Elie BAUSSART écrivait : « Notre qualité de créatures à l’image de Dieu, notre prédestination, notre rédemption par le Christ, constituent l’homme dans un état d’exceptionnelle grandeur, sans comparaison avec les autres êtres.

 La personne est un tout, une autonomie qui, comme telle, a le droit de disposer de toute la création, ordonnée à son salut, et de toutes les œuvres des hommes qui doivent s’ordonner à sa fin dernière. Ainsi en va-t-il de l’Etat et des sociétés naturelles intermédiaires que l’homme a créées ou peut créer.

 Tout donc, dans l’ordre social, doit concourir, directement ou indirectement, au bien de l’homme, tant du point de vue du bien temporel, -et la liberté, notamment, est un bien temporel, – que du point de vue surnaturel. »(Essai d’initiation à la Révolution anticapitaliste, 1938).

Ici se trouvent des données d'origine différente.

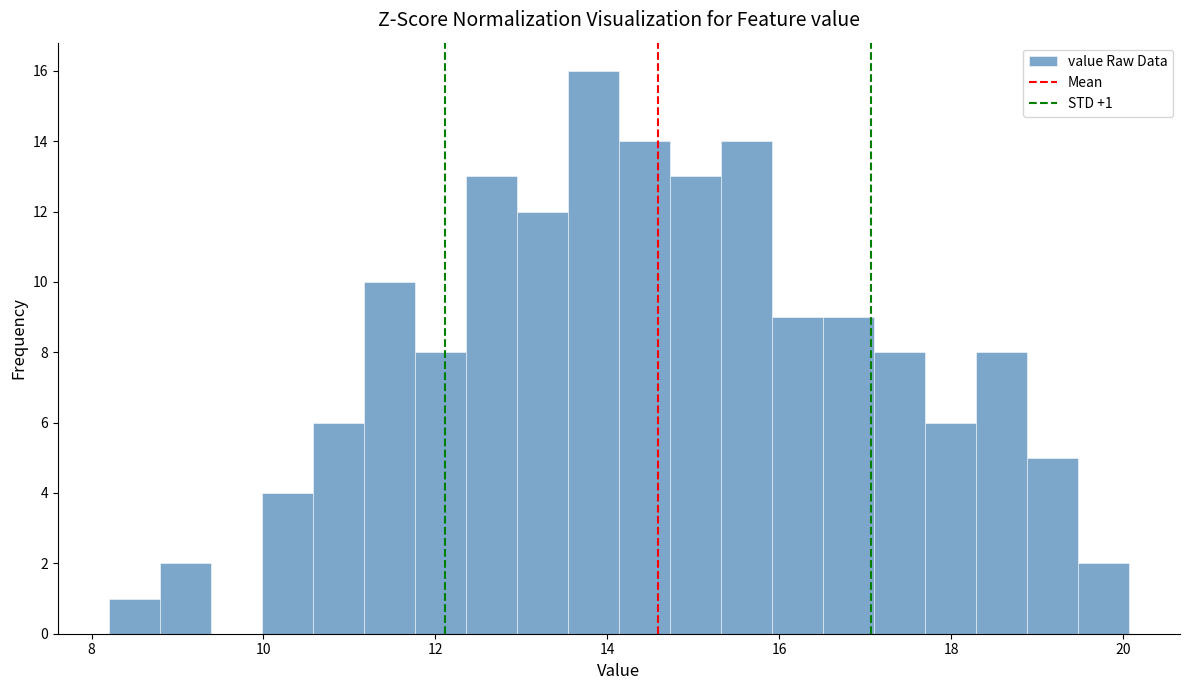

Around what value on the x-axis is the tallest bar? Give the approximate position of its centre, as read against the axis.

13.8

Certains, aujourd’hui, mettent leur foi au service d’une radicalisation où Dieu lui-même ne s’y retrouve plus.

Et pour conclure.

Comme on peut le voir, la pensée d’Elie Baussart, ses combats que nous avons illustrés depuis la création de la Fondation en 1987, devenue ASBL en 1999, sa pensée, ses combats ont encore de beaux jours devant eux.

C’est évidemment avec regret que nous mettrons fin à l’existence de notre ASBL en décembre. Ce n’est pas par manque d’envie, mais par nécessité, notre conseil d’administration se résumant au fil des années à une peau de chagrin. Des fondateurs de 1987, il ne reste plus que Yves DE WASSEIGE actif au sein de notre ASBL. La plupart des autres sont décédés, dont Jean DORZEE le premier président. Il n’y a pas eu de relève. Mais la perpétuation de la mémoire d’Elie BAUSSART, qui était notre objectif premier, ne doit pas être entendue comme la vénération d’un personnage disparu, aussi extraordinaire fut-il dans tous les aspects de sa personnalité et de son activité humaine. Cette mémoire doit s’ancrer dans le temps présent ; elle doit être mise à l’épreuve des réalités actuelles, servir de référentiel. Elie BAUSSART était un homme de son siècle : certains aspects de son œuvre n’ont plus rien de commun avec nous, ils appartiennent au passé. D’autres, par contre, font fi des clivages temporels, et restent particulièrement interpelants pour nous en ce début de 21ème siècle. C’est cet héritage que l’ASBL a voulu mettre en avant, un héritage qui peut encore fructifier et s’enrichir des acquis de ce temps quand bien même l’ASBL disparaît. Toute la vie d’Elie BAUSSART fut d’ailleurs en perpétuelle évolution : il n’eût pas compris qu’on fige sa pensée.

Cette pensée a non seulement été reconnue sans que nous le sollicitions quand Elie BAUSSART fut élevé au rang de officier du Mérite wallon, distinction dont l’objet est de consacrer la reconnaissance des autorités wallonnes envers toute personne, physique ou morale, dont le talent ou le mérite fait honneur à la Wallonie dans une mesure exceptionnelle et contribue d’une façon significative à son rayonnement. Mais elle continue, nous en sommes convaincus, comme la graine de sénevé des Evangiles, à grandir et à élargir son champ d’action. En témoignent le nombre de visiteurs de notre site (dont beaucoup de Flamands), site qui va perdurer au-delà de la dissolution. Et donc nous vous invitons à le visiter de temps à autre sur eliebaussart.org. qui restera disponible au moins pour dix ans.

Et mettons un point final avec ce trait d’humour d’Elie BAUSSART : « Les idées sont de belles filles, saines, séduisantes » mais qui « ont couru les chemins » et qui forcément risquent de faire « de mauvaises rencontres ».

Restons donc dans cette vigilance à laquelle nous invite Elie BAUSSART. C’est sans doute la meilleure leçon que nous puissions tirer de son œuvre, de sa vie.